Monday 20 October 2014

What happened to vocation?

One meaning of vocation is an urge to a particular calling or career.

Another meaning of vocation is a specified profession or trade.

It’s rather unscientific, but lately I have been keeping a rough count some days of how many times tweets and blogs cover issues, terms and concepts such as employee engagement, talent, succession, potential, wellbeing, motivation, morale etc. oh and err, vocation.

They have appeared on my Twitter feed in something like the order presented above, with the tally for employee engagement towering above them all. This is despite following a lot of public service professionals and organisations in addition to the HR, OD and L&D community and media.

I have worked with public service professionals for my whole career. I have lost count of how many times I have been blown away by their dedication – a direct product of their strong sense of vocation. So often this has sustained them through very challenging times and major change. After all they, no we (as I count myself in here) are there to provide the services their professional training has equipped and prepared them for. And the sense of professional and job satisfaction gained is incalculable.

Remember books like this? 





Remember ‘careers’ at school, at college? Remember feeling passionate about your chosen career? Remember standard questions from aunts or uncles or other infrequently seen family grown up friends such as ‘What subjects do you like school’? Or ‘What do you want to be when you grow up?’

Did any of us say:
I want to be responsible for a highly specified component part of the process involved in educating young people?’
Or:
 ‘I want to write reports recommending specified interventions and courses of action but I have no interest in carrying them out or seeing if they work?’
‘Oh and by the way, I want to do this for a generic employer who currently has the contract for that service and is using a sophisticated employee engagement strategy to motivate its staff.’
(Just thinking about and writing the paragraph above demoralises me and I can’t imagine any of these being related to the word ‘urge’.)

When did things start to get more generic? How much has standardisation and extreme process mapping reduced vocational roles down into components?

At the same time, there is a massive support for the benefits of employee engagement and the impact on the bottom line is increasingly evidenced. I have found it interesting and useful to read about and ponder on the locus of engagement. For example, is the sense of engagement felt about the company, the team, the job content, the role or the profession? I think that for the last two (and in Utopia all of these) having a vocation in line with an urge to a calling or career is essential. Yet I fear that the meaning usually attached to vocation these days is simply a specified profession or trade. We still at least routinely use the term to describe national work based qualifications (NVQs or VQs) yet I think this is based on the second meaning.
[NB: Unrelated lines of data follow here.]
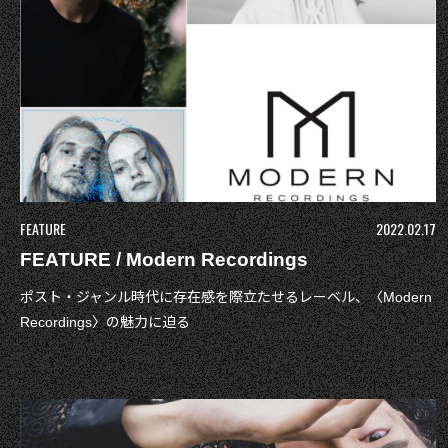
FEATURE
2022.02.17
FEATURE / Modern Recordings
ポスト・ジャンル時代に存在感を際立たせるレーベル、〈Modern
Recordings〉の魅力に迫る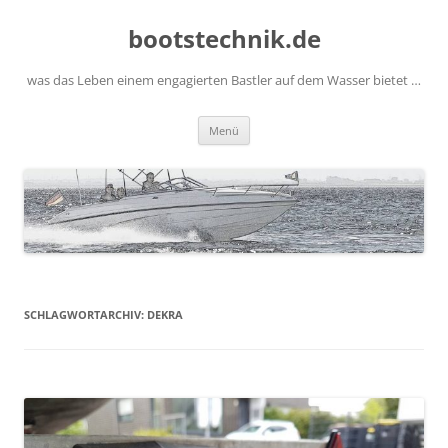
Zum
Inhalt
bootstechnik.de
springen
was das Leben einem engagierten Bastler auf dem Wasser bietet …
Menü
SCHLAGWORTARCHIV:
DEKRA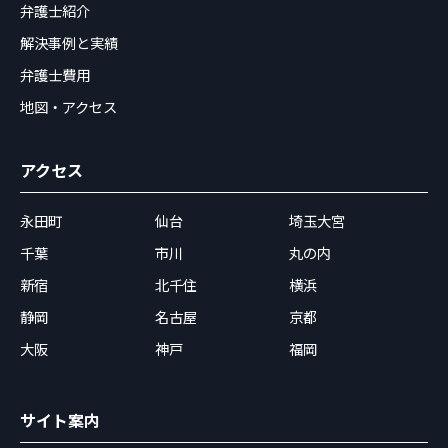
弁護士紹介
解決事例と実績
弁護士費用
地図・アクセス
アクセス
永田町
仙台
埼玉大宮
千葉
市川
丸の内
新宿
北千住
横浜
静岡
名古屋
京都
大阪
神戸
福岡
サイト案内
I would like to see more debate and discussion on vocation as an urge to a calling or a career. Also a renewal of the appreciation and benefits of the relationship between having a strong vocation and feeling engaged with your profession and your role. Ideally these in combination with your job content, your team, and your company. If that does not achieve most of what most employee engagement strategies set out to do, then it is hard to imagine what will.